Un sommet de l’Otan capital
Lundi dernier sommet de l’Otan à Bruxelles où les divers chefs d’état présents, faisaient de leur mieux pour avoir quelques minutes d’entretien avec un Jo Biden qui soulignait que les États-Unis étaient de retour dans une l’Alliance qui était fondamentale pour les intérêts américains.
En 2014 les membres de l’Otan avaient convenu d’un seuil minimum de dépenses militaires de 2% du PIB. Selon une publication de l’Otan de la semaine dernière, seuls les États-Unis, le Royaume-Uni, la Grèce, la Croatie, l’Estonie, la Lettonie, la Pologne, la Lituanie, la Roumanie et la France ont atteint ou dépassé ce niveau. Au Luxembourg, mauvais élève, nous sommes à 0.57% du PIB, lanterne rouge qui n’en fait pas assez. La hausse des dépenses militaires russes et chinoises ne semble pas nous impressionner, au regard de la présence des banques sur notre territoire… sans doute croyons-nous en leur bienveillance. Quoiqu’il en soit les 30 pays réunis au sommet de l’Otan à Bruxelles ont déclaré il y a trois jours que la Chine « représentait un risque systémique » et que l’organisation allait être redynamisée en vue d’une défense forte et commune contre les risques militaires tiers.
Genève, la rencontre des rencontres
Hier, Genève était en état de siège.

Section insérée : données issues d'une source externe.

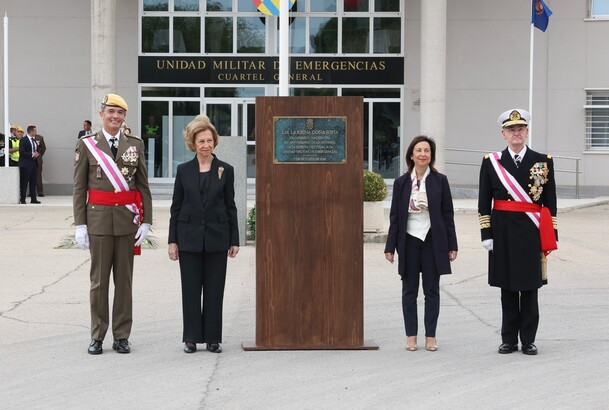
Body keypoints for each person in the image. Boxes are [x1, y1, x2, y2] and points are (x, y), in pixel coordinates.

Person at [73, 93, 153, 355]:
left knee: (124, 282)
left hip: (126, 223)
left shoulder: (135, 144)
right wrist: (80, 225)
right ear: (102, 115)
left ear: (124, 117)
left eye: (120, 113)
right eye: (110, 112)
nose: (115, 117)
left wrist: (146, 221)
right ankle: (97, 335)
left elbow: (142, 184)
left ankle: (121, 336)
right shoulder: (87, 145)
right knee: (98, 283)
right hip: (98, 221)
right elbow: (79, 188)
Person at [478, 109, 557, 356]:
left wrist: (551, 236)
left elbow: (550, 203)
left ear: (527, 132)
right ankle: (509, 339)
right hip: (502, 231)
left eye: (520, 129)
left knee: (530, 288)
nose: (516, 134)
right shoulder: (491, 162)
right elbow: (484, 202)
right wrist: (486, 233)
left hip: (531, 232)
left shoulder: (543, 161)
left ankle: (529, 339)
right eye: (511, 130)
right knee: (508, 288)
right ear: (503, 134)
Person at [168, 114, 239, 354]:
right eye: (201, 141)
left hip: (218, 239)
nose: (206, 145)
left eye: (209, 140)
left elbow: (231, 206)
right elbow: (176, 208)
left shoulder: (225, 170)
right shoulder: (184, 170)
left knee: (214, 290)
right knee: (190, 290)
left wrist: (234, 240)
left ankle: (212, 339)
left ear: (215, 142)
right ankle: (191, 338)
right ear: (193, 144)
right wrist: (172, 241)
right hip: (188, 239)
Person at [384, 135, 458, 352]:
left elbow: (448, 215)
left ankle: (431, 336)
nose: (423, 154)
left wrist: (452, 245)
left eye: (427, 151)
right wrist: (390, 247)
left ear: (431, 156)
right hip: (408, 241)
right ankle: (411, 336)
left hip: (432, 240)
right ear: (411, 155)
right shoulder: (401, 183)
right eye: (419, 150)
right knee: (409, 291)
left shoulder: (440, 181)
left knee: (431, 290)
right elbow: (395, 217)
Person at [18, 125, 41, 204]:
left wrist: (37, 153)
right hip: (26, 164)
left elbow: (38, 149)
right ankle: (23, 199)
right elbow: (22, 151)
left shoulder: (34, 140)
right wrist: (31, 154)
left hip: (34, 163)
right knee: (24, 181)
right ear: (31, 131)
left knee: (33, 181)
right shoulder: (24, 140)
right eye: (35, 131)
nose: (36, 132)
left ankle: (33, 199)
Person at [33, 131, 46, 197]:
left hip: (38, 160)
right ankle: (31, 192)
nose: (34, 132)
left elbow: (43, 148)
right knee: (30, 176)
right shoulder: (27, 138)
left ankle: (40, 192)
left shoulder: (39, 138)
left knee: (38, 176)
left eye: (35, 130)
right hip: (30, 159)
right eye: (33, 130)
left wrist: (39, 155)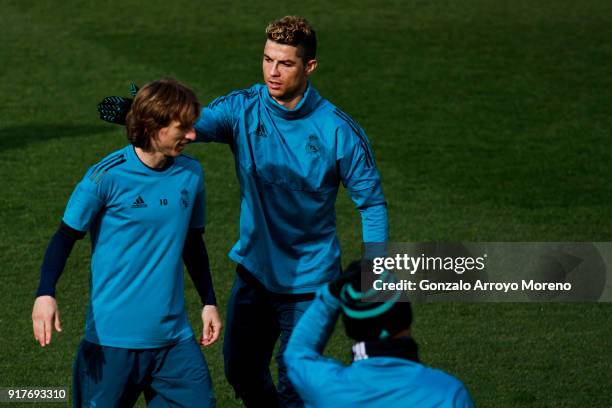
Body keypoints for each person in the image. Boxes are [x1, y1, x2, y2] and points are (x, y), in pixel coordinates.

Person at [97, 16, 388, 407]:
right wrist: (144, 114)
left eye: (285, 63)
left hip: (310, 283)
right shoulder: (243, 109)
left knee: (294, 383)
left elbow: (371, 202)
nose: (273, 71)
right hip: (254, 275)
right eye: (268, 59)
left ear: (309, 67)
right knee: (240, 371)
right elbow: (190, 127)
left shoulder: (338, 131)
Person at [33, 78, 220, 407]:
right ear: (154, 127)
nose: (192, 136)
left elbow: (192, 242)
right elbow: (65, 236)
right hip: (112, 342)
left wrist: (208, 301)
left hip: (174, 342)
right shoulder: (105, 177)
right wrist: (45, 293)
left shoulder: (192, 174)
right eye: (184, 127)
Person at [284, 261, 475, 407]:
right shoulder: (449, 394)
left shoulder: (325, 388)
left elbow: (296, 354)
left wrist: (330, 296)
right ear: (405, 316)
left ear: (352, 329)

Blindés, barbelés et colonnes de SUV et de limousines blindées ont marqué le quotidien de la ville. Biden offrait une rencontre à Poutine en territoire neutre. Poutine se voyait enfin promu au rang de leader à stature mondiale, lui dont Obama parlait comme d’un politicien d’une puissance régionale.

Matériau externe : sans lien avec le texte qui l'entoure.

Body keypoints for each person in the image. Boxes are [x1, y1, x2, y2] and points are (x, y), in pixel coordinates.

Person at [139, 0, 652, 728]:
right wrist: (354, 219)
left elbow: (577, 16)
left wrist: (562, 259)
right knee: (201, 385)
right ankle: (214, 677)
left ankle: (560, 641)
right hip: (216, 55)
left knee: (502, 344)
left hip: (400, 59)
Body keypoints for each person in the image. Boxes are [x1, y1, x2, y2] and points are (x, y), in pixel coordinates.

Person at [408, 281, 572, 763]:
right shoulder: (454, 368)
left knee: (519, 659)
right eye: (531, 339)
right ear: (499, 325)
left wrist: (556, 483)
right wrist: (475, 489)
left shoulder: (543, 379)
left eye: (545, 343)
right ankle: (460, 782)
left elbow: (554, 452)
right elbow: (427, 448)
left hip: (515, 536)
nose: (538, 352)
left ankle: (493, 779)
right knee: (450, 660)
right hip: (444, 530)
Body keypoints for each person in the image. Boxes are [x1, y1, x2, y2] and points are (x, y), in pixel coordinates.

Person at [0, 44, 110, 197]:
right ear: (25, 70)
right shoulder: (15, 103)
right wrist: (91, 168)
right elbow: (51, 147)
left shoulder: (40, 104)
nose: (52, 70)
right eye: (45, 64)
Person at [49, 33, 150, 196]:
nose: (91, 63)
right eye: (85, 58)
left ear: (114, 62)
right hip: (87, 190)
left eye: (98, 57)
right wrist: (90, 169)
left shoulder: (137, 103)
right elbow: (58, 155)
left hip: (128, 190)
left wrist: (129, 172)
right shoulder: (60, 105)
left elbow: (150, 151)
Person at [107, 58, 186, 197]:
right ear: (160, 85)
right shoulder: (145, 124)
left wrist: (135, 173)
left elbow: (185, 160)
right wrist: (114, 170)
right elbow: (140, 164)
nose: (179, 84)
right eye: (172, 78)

L’Objectif de la Maison Blanche était, selon les experts, d’obtenir de Poutine un comportement moins “disruptif”, plus prédictible en instaurant un niveau de confiance minimal.
Dans sa conférence de presse après quatre heures d’entretien avec le président Biden, le maitre de toutes les Russies (ou presque) est devenue philosophe: à la question de savoir si cette rencontre au sommet avait été utile dans l’établissement de liens de confiance entre les deux puissances :”Il n’y a pas de bonheur dans la vie, il n’y a qu’un mirage à l’horizon. Alors respectons cela /…./ mais je crois qu’il y a une étincelle d’espoir dans les yeux (de Biden).”. Et in fine, Poutine continuera probablement à faire en toute impunité ce qu’il considère comme le mieux pour ses intérêts et ceux de la Russie.
Et pour le président américain, les buts de cette premier rencontre étaient de faire connaissance afin de pouvoir organiser les prochains pas. “Toute politique étrangère est une extension logique des relations personnelles. C’est de cette manière que fonctionne la nature humaine” a -t -il déclaré. Un premier petit résultat est là: Poutine a annoncé que les ambassadeurs des deux pays, qui avaient été rappelés, après que M. Biden ait traité le président russe de tueur, retourneraient à leur lieu de travail.